EXERCISE REQUIREMENTS
(1) Copy out the part of the market commentary that starts at the words "Many of those" and ends after the words "garnered 350,000 members.".
(2) In the market commentary, list the things that the week "should" have been dominated by.

The dollar touched a five-week high before trimming gains and there was a discernible sense of angst in markets even as US equities clawed back losses. Long story short, investors and traders have been forced to ponder the prospect that triple-digit surges in what Bloomberg described as “fringe, oddball stocks,” may be proof that they do ring bells at the top after all.
Many of those stocks were crushed Thursday after a hodgepodge of platforms implemented trading restrictions prompting outrage, scrutiny from lawmakers, and legal action.
This week “should” have been dominated by earnings reports from the most important stocks on the planet, the Fed meeting, and GDP, but instead, the news cycle was hijacked by a Reddit message board and its users’ efforts to make mountains of molehills and ash heaps of short positions.
That forward operating base briefly went dark on Wednesday evening as members reportedly fretted over how to police content. Another board, “Wallstreetbetsnew,” garnered 350,000 members.
This is all kinds of silly (whether the participants realize it or not) and it won’t end well. Janet Yellen is watching as is the SEC. Congressional hearings are in the works.

DATA EXTRACT
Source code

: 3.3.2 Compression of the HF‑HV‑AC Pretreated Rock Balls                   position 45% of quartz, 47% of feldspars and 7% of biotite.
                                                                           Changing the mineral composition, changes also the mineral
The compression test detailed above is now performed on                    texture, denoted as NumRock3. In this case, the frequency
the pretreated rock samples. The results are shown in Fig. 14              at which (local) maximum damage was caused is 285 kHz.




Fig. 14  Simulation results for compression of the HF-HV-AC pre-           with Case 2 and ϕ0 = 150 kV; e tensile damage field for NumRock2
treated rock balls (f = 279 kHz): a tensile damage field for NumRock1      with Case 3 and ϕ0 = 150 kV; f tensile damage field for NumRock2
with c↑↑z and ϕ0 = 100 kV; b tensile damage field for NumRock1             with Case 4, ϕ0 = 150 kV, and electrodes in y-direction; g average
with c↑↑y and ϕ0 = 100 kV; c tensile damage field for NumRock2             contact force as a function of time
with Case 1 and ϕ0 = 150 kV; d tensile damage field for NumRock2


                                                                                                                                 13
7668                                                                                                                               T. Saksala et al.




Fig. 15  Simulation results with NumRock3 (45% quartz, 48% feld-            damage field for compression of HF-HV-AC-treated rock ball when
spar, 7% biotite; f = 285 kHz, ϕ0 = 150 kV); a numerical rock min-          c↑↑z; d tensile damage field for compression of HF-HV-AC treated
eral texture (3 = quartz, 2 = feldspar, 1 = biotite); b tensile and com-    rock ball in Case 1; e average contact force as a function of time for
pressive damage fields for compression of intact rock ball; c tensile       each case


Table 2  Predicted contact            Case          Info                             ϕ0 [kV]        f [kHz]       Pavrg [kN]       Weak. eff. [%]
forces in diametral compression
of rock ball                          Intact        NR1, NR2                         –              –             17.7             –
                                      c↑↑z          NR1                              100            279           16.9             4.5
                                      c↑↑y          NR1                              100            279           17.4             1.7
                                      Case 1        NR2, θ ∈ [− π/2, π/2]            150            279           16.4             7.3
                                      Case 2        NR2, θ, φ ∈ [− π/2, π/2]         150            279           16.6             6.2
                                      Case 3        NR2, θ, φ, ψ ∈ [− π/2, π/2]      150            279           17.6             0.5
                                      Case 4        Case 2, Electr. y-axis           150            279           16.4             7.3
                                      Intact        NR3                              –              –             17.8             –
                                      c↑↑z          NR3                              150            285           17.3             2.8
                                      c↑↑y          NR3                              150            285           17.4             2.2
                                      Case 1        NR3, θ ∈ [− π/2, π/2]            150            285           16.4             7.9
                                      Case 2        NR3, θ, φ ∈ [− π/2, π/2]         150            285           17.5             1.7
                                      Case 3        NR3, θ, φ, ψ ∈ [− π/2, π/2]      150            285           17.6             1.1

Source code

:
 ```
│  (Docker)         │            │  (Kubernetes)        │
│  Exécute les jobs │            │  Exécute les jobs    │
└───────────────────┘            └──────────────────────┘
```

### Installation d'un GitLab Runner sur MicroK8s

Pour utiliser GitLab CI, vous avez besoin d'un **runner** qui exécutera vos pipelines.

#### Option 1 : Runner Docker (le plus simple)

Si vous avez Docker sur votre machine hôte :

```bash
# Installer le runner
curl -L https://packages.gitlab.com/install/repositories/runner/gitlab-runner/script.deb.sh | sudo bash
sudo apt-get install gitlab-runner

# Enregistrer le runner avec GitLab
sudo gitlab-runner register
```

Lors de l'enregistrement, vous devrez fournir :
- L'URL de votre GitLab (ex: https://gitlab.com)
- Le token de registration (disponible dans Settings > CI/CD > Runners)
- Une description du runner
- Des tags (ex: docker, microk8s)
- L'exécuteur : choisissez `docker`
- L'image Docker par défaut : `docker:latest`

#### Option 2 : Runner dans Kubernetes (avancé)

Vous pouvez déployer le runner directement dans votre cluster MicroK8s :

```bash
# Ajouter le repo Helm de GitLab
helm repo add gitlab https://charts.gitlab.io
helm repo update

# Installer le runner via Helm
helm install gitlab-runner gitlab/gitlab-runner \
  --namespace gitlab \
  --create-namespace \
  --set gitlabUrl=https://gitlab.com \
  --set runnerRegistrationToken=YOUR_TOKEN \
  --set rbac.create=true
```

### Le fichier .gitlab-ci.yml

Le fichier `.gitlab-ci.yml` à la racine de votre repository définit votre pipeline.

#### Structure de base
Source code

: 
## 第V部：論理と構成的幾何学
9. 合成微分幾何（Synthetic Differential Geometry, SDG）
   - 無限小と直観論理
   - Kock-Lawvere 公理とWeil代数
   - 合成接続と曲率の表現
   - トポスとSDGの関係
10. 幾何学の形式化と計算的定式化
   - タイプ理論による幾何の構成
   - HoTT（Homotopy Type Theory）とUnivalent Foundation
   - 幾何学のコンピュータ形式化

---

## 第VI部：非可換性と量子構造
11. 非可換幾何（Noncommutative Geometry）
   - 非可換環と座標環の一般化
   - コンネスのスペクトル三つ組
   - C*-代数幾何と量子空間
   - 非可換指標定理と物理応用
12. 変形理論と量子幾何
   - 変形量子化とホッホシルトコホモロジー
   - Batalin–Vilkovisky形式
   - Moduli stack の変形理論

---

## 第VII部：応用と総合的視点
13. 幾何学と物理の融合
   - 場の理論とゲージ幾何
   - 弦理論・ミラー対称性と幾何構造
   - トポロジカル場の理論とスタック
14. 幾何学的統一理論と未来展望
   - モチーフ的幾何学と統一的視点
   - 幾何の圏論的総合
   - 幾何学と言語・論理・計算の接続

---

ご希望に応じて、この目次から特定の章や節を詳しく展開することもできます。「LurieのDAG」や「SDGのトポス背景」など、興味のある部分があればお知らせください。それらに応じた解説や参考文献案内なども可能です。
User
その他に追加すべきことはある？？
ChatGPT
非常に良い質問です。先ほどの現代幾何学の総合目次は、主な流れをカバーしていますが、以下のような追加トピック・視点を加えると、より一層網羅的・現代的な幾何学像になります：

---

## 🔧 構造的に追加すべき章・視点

COMPLETED EXERCISE
(1)
Many of those stocks were crushed Thursday after a hodgepodge of platforms implemented trading restrictions prompting outrage, scrutiny from lawmakers, and legal action.
This week “should” have been dominated by earnings reports from the most important stocks on the planet, the Fed meeting, and GDP, but instead, the news cycle was hijacked by a Reddit message board and its users’ efforts to make mountains of molehills and ash heaps of short positions.
That forward operating base briefly went dark on Wednesday evening as members reportedly fretted over how to police content. Another board, “Wallstreetbetsnew,” garnered 350,000 members.

(2)
- Earnings reports from the most important stocks on the planet
- The Fed meeting
- GDP